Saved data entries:
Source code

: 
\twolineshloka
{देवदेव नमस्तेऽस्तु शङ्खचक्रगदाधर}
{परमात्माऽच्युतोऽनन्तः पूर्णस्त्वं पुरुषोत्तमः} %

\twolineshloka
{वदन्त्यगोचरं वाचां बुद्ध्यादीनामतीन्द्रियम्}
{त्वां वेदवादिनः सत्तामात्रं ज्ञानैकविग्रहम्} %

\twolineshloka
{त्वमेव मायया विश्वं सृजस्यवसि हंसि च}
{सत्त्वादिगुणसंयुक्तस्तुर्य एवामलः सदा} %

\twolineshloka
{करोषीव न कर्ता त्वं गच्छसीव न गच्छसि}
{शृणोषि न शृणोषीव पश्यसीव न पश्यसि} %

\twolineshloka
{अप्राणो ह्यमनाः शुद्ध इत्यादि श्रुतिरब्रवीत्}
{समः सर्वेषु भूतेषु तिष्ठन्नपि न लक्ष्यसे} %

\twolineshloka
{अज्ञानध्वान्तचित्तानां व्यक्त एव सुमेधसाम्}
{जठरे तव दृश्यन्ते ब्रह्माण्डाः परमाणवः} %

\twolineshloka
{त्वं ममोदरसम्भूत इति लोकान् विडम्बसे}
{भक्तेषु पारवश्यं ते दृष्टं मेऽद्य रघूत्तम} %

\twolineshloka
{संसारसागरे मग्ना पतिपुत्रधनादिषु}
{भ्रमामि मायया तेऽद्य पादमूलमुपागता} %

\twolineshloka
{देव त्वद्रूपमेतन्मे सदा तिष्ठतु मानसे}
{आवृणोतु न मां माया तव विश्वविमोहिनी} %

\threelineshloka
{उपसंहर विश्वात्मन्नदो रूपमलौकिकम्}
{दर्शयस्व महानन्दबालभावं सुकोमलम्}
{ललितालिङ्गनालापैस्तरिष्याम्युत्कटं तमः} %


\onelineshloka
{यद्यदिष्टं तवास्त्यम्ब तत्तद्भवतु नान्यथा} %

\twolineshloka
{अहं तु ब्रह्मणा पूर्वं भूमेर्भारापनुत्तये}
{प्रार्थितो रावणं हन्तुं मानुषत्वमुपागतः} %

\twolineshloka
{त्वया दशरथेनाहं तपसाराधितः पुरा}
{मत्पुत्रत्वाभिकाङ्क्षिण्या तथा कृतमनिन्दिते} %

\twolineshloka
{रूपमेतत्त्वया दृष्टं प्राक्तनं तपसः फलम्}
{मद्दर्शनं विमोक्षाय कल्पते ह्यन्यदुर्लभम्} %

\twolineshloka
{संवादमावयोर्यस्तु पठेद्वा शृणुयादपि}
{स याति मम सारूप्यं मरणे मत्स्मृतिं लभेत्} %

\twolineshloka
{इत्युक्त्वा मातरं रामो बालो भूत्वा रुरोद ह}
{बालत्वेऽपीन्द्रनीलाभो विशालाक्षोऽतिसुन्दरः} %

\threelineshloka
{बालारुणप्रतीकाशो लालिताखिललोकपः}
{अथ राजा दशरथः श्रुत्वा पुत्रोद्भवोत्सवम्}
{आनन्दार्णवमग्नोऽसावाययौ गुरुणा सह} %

[What is being asked]:
Write out the entries above once more, without altering anything.

[Answer to the problem]:
Source code

: 
\twolineshloka
{देवदेव नमस्तेऽस्तु शङ्खचक्रगदाधर}
{परमात्माऽच्युतोऽनन्तः पूर्णस्त्वं पुरुषोत्तमः} %

\twolineshloka
{वदन्त्यगोचरं वाचां बुद्ध्यादीनामतीन्द्रियम्}
{त्वां वेदवादिनः सत्तामात्रं ज्ञानैकविग्रहम्} %

\twolineshloka
{त्वमेव मायया विश्वं सृजस्यवसि हंसि च}
{सत्त्वादिगुणसंयुक्तस्तुर्य एवामलः सदा} %

\twolineshloka
{करोषीव न कर्ता त्वं गच्छसीव न गच्छसि}
{शृणोषि न शृणोषीव पश्यसीव न पश्यसि} %

\twolineshloka
{अप्राणो ह्यमनाः शुद्ध इत्यादि श्रुतिरब्रवीत्}
{समः सर्वेषु भूतेषु तिष्ठन्नपि न लक्ष्यसे} %

\twolineshloka
{अज्ञानध्वान्तचित्तानां व्यक्त एव सुमेधसाम्}
{जठरे तव दृश्यन्ते ब्रह्माण्डाः परमाणवः} %

\twolineshloka
{त्वं ममोदरसम्भूत इति लोकान् विडम्बसे}
{भक्तेषु पारवश्यं ते दृष्टं मेऽद्य रघूत्तम} %

\twolineshloka
{संसारसागरे मग्ना पतिपुत्रधनादिषु}
{भ्रमामि मायया तेऽद्य पादमूलमुपागता} %

\twolineshloka
{देव त्वद्रूपमेतन्मे सदा तिष्ठतु मानसे}
{आवृणोतु न मां माया तव विश्वविमोहिनी} %

\threelineshloka
{उपसंहर विश्वात्मन्नदो रूपमलौकिकम्}
{दर्शयस्व महानन्दबालभावं सुकोमलम्}
{ललितालिङ्गनालापैस्तरिष्याम्युत्कटं तमः} %


\onelineshloka
{यद्यदिष्टं तवास्त्यम्ब तत्तद्भवतु नान्यथा} %

\twolineshloka
{अहं तु ब्रह्मणा पूर्वं भूमेर्भारापनुत्तये}
{प्रार्थितो रावणं हन्तुं मानुषत्वमुपागतः} %

\twolineshloka
{त्वया दशरथेनाहं तपसाराधितः पुरा}
{मत्पुत्रत्वाभिकाङ्क्षिण्या तथा कृतमनिन्दिते} %

\twolineshloka
{रूपमेतत्त्वया दृष्टं प्राक्तनं तपसः फलम्}
{मद्दर्शनं विमोक्षाय कल्पते ह्यन्यदुर्लभम्} %

\twolineshloka
{संवादमावयोर्यस्तु पठेद्वा शृणुयादपि}
{स याति मम सारूप्यं मरणे मत्स्मृतिं लभेत्} %

\twolineshloka
{इत्युक्त्वा मातरं रामो बालो भूत्वा रुरोद ह}
{बालत्वेऽपीन्द्रनीलाभो विशालाक्षोऽतिसुन्दरः} %

\threelineshloka
{बालारुणप्रतीकाशो लालिताखिललोकपः}
{अथ राजा दशरथः श्रुत्वा पुत्रोद्भवोत्सवम्}
{आनन्दार्णवमग्नोऽसावाययौ गुरुणा सह} %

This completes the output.